## YOUR INSTRUCTIONS
Copy word for word the part of the run instructions from "--no-cache: if not" to "in the config.".

## SELECTED TEXT
OH Schools Team 3

Instructions to run

Please put your username in this file.

source /data/groups/schools3/dssg_env/bin/activate  # can add this in ~/.bashrc file
python3 schools3/main.py --exp SingleDatasetExperiment

In the call to main.py, we can swap out the --exp argument with any class in the experiments directory to run different workflows. We support the following options for this argument:

SingleDatasetExperiment: trains models and reports metrics for a single grade
MultiDatasetExperiment: trains models and reports metrics for multiple grades
LocalImportancesExperiment: finds locally important features for models using LIME
HPTuningExperiment: does hyperparameter tuning
FeatureImportancesExperiment: find most important features for models using permutation importance
FeaturePruningExperiment: gets feature importances, then trains models and report metrics when only given some number of most important features
CrossTabsExperiment: finds the features with greatest disparity between the positive and negative labels

The other (optional) arguments for main are

--no-cache: if not given, models may be read from a cache instead of being re-trained
--no-good-values: used for in HPTuningExperiment. If not given, the hyperparameter tuning library will only iterate over grid values that we specified in the config.

## EXCERPTED DATA
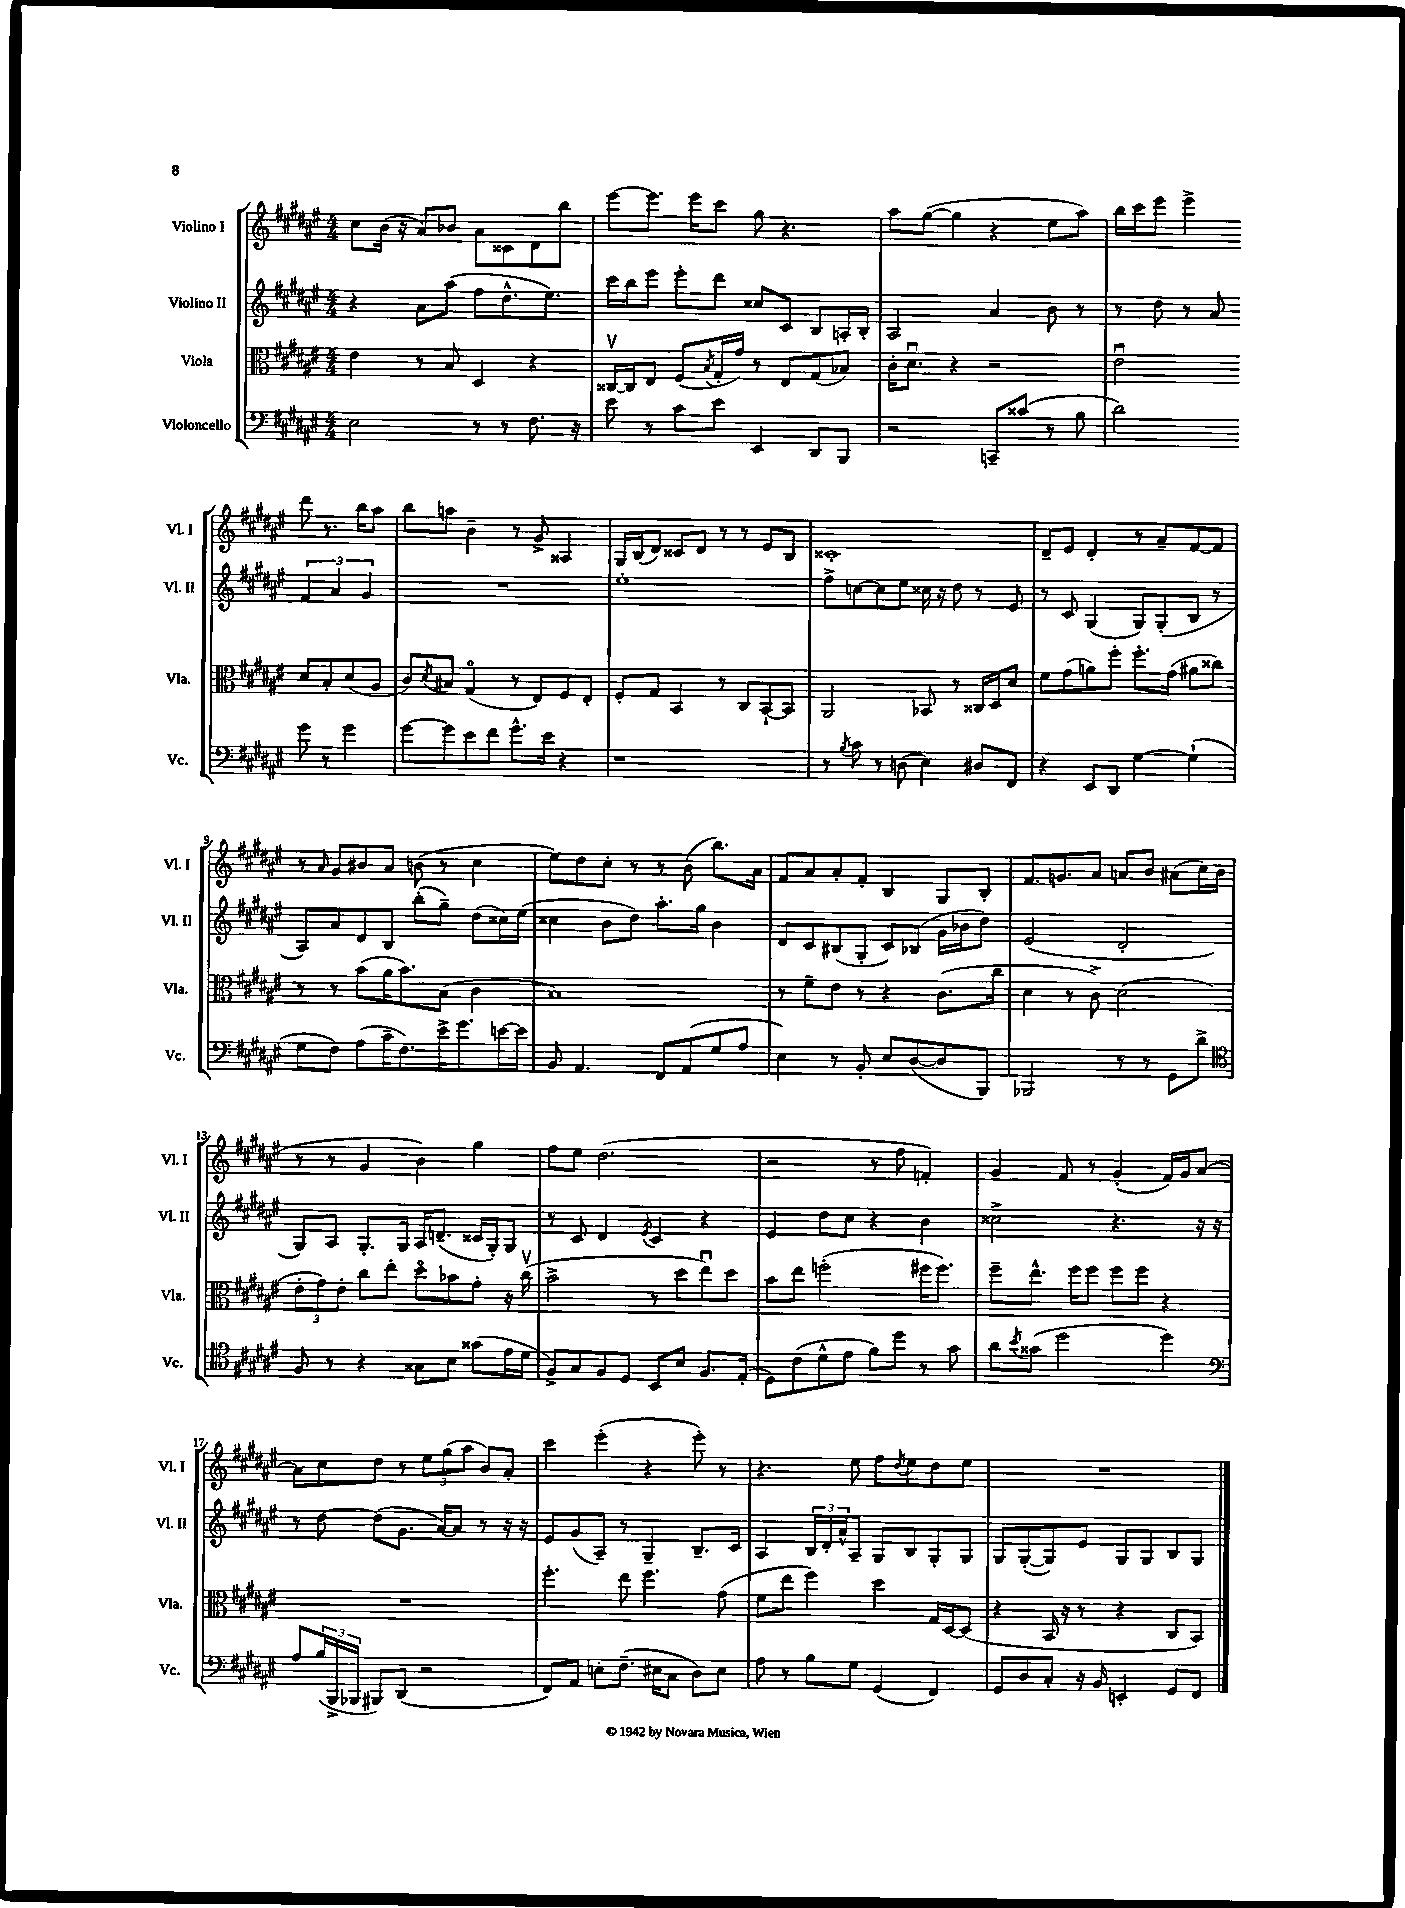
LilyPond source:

<<
\new StaffGroup <<
\new Staff = "s0" \with { instrumentName = "Violino I" shortInstrumentName = "Vl. I" } {
    \clef treble \key fis \major \numericTimeSignature \time 4/4
    cis''8 b'16( r16 ais'8) bes'8 ais'8 cisis'8 dis'8 b''8 |
    eis'''8~ eis'''8. eis'''16 cis'''8 gis''8 r4. |
    ais''8 gis''8~( gis''4 r4 eis''8 ais''8) |
    b''16 cis'''16 eis'''8 eis'''4-> dis'''8 r8. b''16 ais''8 |
    b''8 a''8 b'4-- r8 gis'8-> aisis4 |
    gis16 b16( dis'8) cisis'8 dis'8 r8 r8 eis'8 b8 |
    cisis'1-. |
    dis'8-- eis'8 dis'4-. r8 ais'8-- fis'8~ fis'8 |
    r8 \grace { ais'16 } gis'8 bis'8 ais'8 b'8( r8 cis''4 |
    eis''8) dis''8 cis''8-. r8 r8 b'8( b''8.) ais'16 |
    fis'8 ais'8 ais'8-. fis'8-. b4 gis8 b8-. |
    fis'8. g'8. ais'8 a'8 b'8 ais'8( cis''16) b'16( |
    r8 r8 gis'4 b'4) gis''4 |
    fis''8 eis''8 dis''2.( |
    r2 r8 fis''8 f'4-.) |
    gis'4 fis'8 r8 gis'4-.( fis'16) gis'16 ais'8~ |
    ais'8 cis''8 dis''8 r8 \tuplet 3/2 { eis''8 gis''8( ais''8 } b'8) ais'8-. |
    cis'''4 eis'''4-.( r4 eis'''8-.) r8 |
    r4. eis''8 fis''8 \acciaccatura { dis''8 } eis''8 dis''8 eis''8 |
    R1 \bar "|." |
}
\new Staff = "s1" \with { instrumentName = "Violino II" shortInstrumentName = "Vl. II" } {
    \clef treble \key fis \major \numericTimeSignature \time 4/4
    r4 ais'8 ais''8( fis''8 dis''8.-^ eis''8.) |
    cis'''16 b''16 eis'''8 eis'''8-. dis'''8 cisis''8 cis'8 b8 a16-. b16-. |
    ais2 ais'4 b'8 r8 |
    r8 dis''8 r8 ais'8 \tuplet 3/2 { fis'4 ais'4 gis'4 } |
    R1 |
    eis''1-. |
    fis''8-> c''8~ c''8 eis''8 cisis''16 r16 dis''8 r8 eis'8 |
    r8 cis'8 gis4( gis8) gis8-.( b8 r8 |
    ais8) ais'8 dis'8 b8 b''8-.( gis''8--) dis''8( cisis''16) eis''16( |
    cisis''4 b'8 dis''8) ais''8.-. gis''16 b'4 |
    dis'8 cis'8 bis8( gis8-. cis'8) bes8( gis'16 bes'16 dis''8) |
    eis'2( dis'2-. |
    gis8) ais8 gis8.-. gis16 ais16 d'8.--( cisis'16 gis16-.) gis8 |
    r8 cis'8 dis'4 \acciaccatura { eis'8 } cis'4 r4 |
    eis'4 dis''8 cis''8 r4 b'4 |
    cisis''2-> r4. r16 r16 |
    r8 dis''8~ dis''8( gis'8. ais'16~) ais'8 r8 r16 r16 |
    eis'8 gis'8( ais8--) r8 gis4-- b8.-- cis'16 |
    ais4 \tuplet 3/2 { b16 dis'16-. ais'16-^ } ais8-- gis8 b8 gis8-. gis8 |
    gis8 gis8~-.( gis8) eis'8 gis8 gis8 b8 gis8 \bar "|." |
}
\new Staff = "s2" \with { instrumentName = "Viola" shortInstrumentName = "Vla." } {
    \clef alto \key fis \major \numericTimeSignature \time 4/4
    eis'4 r8 b8 dis4 r4 |
    cisis16~\upbow cisis16 eis8 fis8( \acciaccatura { b8 } gis16-. gis'16) r8 eis8 gis8( bes8) |
    cis'16-. dis'8.\downbow r4 r2 |
    eis'2\downbow dis'8 b8-. dis'8( ais8 |
    cis'8) \acciaccatura { dis'8 } bis8 gis4\flageolet( r8 eis8) fis8 eis8-. |
    fis8-. gis8 b,4 r8 cis8 b,8~-! b,8 |
    ais,2 bes,8 r8 cisis16 dis16 dis'8 |
    fis'8 gis'8( a'8) fis''8-. fis''8.-. gis'16( ais'8 cisis''8) |
    r8 r8 b'8( ais'16 b'8.) b8( cis'4 |
    b1) |
    r8 fis'8-- eis'8 r8 r4 cis'8.( cis''16 |
    dis'4 r8 cis'8->) dis'2( |
    \tuplet 3/2 { eis'8-. gis'8) eis'8-. } cis''8 eis''8-. dis''8\flageolet bes'8 gis'8-. r16 cis''16\upbow( |
    b'2-> r8 dis''8 eis''8\downbow) dis''8 |
    b'8 eis''8 f''2-.( fis''16 fis''8.) |
    fis''8-- eis''8.-^ fis''16 fis''8 fis''8 fis''8 r4 |
    R1 |
    fis''4.-. eis''8 fis''4. gis'8( |
    fis'8 eis''8 fis''4) dis''4 gis16 dis16~ dis8( |
    r4 b,16 r16 r8 r4 cis8 b,8) \bar "|." |
}
\new Staff = "s3" \with { instrumentName = "Violoncello" shortInstrumentName = "Vc." } {
    \clef bass \key fis \major \numericTimeSignature \time 4/4
    eis2 r8 r8 fis8. r16 |
    eis'8 r8 cis'8 eis'8 eis,4 dis,8 b,,8 |
    r2 c,8-- cisis'8( r8 b8 |
    dis'2) gis'8 r8 gis'4 |
    gis'8~ gis'8 eis'8 fis'8 gis'8.-^ eis'16 r4 |
    r1 |
    r8 \acciaccatura { b8 } cis'8 r8 d8( eis4) dis8 fis,8 |
    r4 eis,8 dis,8 gis4~ gis4-!( |
    gis8 fis8) ais8( cis'16-- fis8.) eis'16-> gis'8. e'16~ e'16 |
    b,8 ais,4. fis,8 ais,8( gis8 ais8 |
    eis4) r8 b,8-. eis8 dis8~( dis8 b,,8) |
    bes,,2 r8 r8 gis,8 dis'8-> |
    \clef tenor fis8 r8 r4 gisis8 b8 gisis'8( eis'16 dis'16 |
    fis8->) gis8 fis8 dis8 b,8 b8 fis8. eis16-.( |
    dis8) cis'8( dis'8-^ eis'8 fis'8) dis''8 r8 gis'8 |
    ais'8 \acciaccatura { b'8 } gisis'8( dis''2 dis''4) |
    \clef bass ais8 \tuplet 3/2 { b16( b,,16-> bes,,16 } bis,,8) dis,8( r2 |
    fis,8) ais,8 e8-. fis8.--( eis16 cis8 dis8) eis8 |
    ais8 r8 b8 gis8 gis,4( fis,4) |
    gis,8 dis8 cis8-. r16 b,16 e,4-. gis,8 fis,8 \bar "|." |
}
>>
>>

## EXERCISE SOLUTION
--no-cache: if not given, models may be read from a cache instead of being re-trained
--no-good-values: used for in HPTuningExperiment. If not given, the hyperparameter tuning library will only iterate over grid values that we specified in the config.